WORK TO COMPLETE. All lines from the one containing "#312, owner: Leo -> Ruth" to the end of the entries below must be output exactly, and no other lines.

(Change detection data)
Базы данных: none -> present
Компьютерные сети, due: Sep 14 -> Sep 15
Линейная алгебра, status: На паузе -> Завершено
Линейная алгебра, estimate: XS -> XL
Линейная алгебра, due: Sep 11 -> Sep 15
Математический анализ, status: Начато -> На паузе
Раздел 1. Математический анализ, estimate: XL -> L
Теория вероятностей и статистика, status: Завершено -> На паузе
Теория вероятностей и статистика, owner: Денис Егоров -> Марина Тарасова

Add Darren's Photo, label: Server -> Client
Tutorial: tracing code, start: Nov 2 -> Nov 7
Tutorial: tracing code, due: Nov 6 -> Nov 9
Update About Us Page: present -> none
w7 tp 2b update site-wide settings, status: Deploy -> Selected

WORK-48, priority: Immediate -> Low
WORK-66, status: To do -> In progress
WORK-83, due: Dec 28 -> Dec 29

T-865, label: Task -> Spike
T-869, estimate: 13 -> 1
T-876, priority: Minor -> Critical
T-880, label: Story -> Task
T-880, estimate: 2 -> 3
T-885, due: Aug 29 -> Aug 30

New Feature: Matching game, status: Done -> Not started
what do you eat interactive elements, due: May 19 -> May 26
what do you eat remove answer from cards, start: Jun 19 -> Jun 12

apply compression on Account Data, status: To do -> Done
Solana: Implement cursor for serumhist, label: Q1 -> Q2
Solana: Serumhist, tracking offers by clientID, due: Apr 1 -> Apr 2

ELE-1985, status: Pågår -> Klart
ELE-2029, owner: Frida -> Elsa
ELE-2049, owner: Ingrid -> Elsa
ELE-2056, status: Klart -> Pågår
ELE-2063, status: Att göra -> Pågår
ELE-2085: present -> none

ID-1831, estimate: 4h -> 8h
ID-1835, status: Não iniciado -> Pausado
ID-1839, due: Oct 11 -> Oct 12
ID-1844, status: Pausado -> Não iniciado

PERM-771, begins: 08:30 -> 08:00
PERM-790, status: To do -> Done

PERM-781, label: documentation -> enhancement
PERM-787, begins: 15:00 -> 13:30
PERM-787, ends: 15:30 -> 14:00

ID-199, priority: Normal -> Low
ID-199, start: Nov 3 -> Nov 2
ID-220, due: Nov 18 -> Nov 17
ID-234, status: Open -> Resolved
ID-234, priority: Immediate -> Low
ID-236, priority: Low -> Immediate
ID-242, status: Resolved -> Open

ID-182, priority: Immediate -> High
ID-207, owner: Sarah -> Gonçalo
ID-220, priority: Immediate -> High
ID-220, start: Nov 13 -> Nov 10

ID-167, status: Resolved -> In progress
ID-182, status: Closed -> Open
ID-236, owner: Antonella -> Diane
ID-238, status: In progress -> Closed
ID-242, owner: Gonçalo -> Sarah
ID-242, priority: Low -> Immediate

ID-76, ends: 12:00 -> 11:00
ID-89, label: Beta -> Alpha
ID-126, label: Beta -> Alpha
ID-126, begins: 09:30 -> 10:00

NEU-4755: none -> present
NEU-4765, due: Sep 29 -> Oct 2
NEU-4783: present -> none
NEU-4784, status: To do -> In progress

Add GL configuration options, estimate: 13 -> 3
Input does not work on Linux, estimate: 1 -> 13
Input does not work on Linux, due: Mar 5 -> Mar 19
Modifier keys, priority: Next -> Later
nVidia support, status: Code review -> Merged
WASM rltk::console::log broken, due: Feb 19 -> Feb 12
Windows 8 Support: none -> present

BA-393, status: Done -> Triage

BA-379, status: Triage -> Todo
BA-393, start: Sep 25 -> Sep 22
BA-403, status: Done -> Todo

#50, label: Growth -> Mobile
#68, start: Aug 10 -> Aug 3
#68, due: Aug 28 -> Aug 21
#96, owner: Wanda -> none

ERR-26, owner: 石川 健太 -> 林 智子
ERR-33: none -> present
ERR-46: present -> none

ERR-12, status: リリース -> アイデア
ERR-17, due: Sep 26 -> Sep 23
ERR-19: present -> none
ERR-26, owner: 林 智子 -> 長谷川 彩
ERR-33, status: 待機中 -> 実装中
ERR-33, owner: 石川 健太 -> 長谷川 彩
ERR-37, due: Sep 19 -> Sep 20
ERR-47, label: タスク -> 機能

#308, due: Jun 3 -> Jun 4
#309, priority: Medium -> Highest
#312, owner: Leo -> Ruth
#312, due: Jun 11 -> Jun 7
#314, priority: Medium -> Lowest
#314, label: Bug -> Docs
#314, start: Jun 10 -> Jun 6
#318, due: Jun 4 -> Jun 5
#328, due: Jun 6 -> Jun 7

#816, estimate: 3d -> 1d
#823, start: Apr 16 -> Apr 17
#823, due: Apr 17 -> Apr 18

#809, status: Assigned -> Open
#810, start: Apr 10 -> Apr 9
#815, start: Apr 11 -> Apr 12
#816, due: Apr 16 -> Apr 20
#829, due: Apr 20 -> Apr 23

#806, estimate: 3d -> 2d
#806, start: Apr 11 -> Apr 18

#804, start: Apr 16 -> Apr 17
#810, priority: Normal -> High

RESPONSE.
#312, owner: Leo -> Ruth
#312, due: Jun 11 -> Jun 7
#314, priority: Medium -> Lowest
#314, label: Bug -> Docs
#314, start: Jun 10 -> Jun 6
#318, due: Jun 4 -> Jun 5
#328, due: Jun 6 -> Jun 7

#816, estimate: 3d -> 1d
#823, start: Apr 16 -> Apr 17
#823, due: Apr 17 -> Apr 18

#809, status: Assigned -> Open
#810, start: Apr 10 -> Apr 9
#815, start: Apr 11 -> Apr 12
#816, due: Apr 16 -> Apr 20
#829, due: Apr 20 -> Apr 23

#806, estimate: 3d -> 2d
#806, start: Apr 11 -> Apr 18

#804, start: Apr 16 -> Apr 17
#810, priority: Normal -> High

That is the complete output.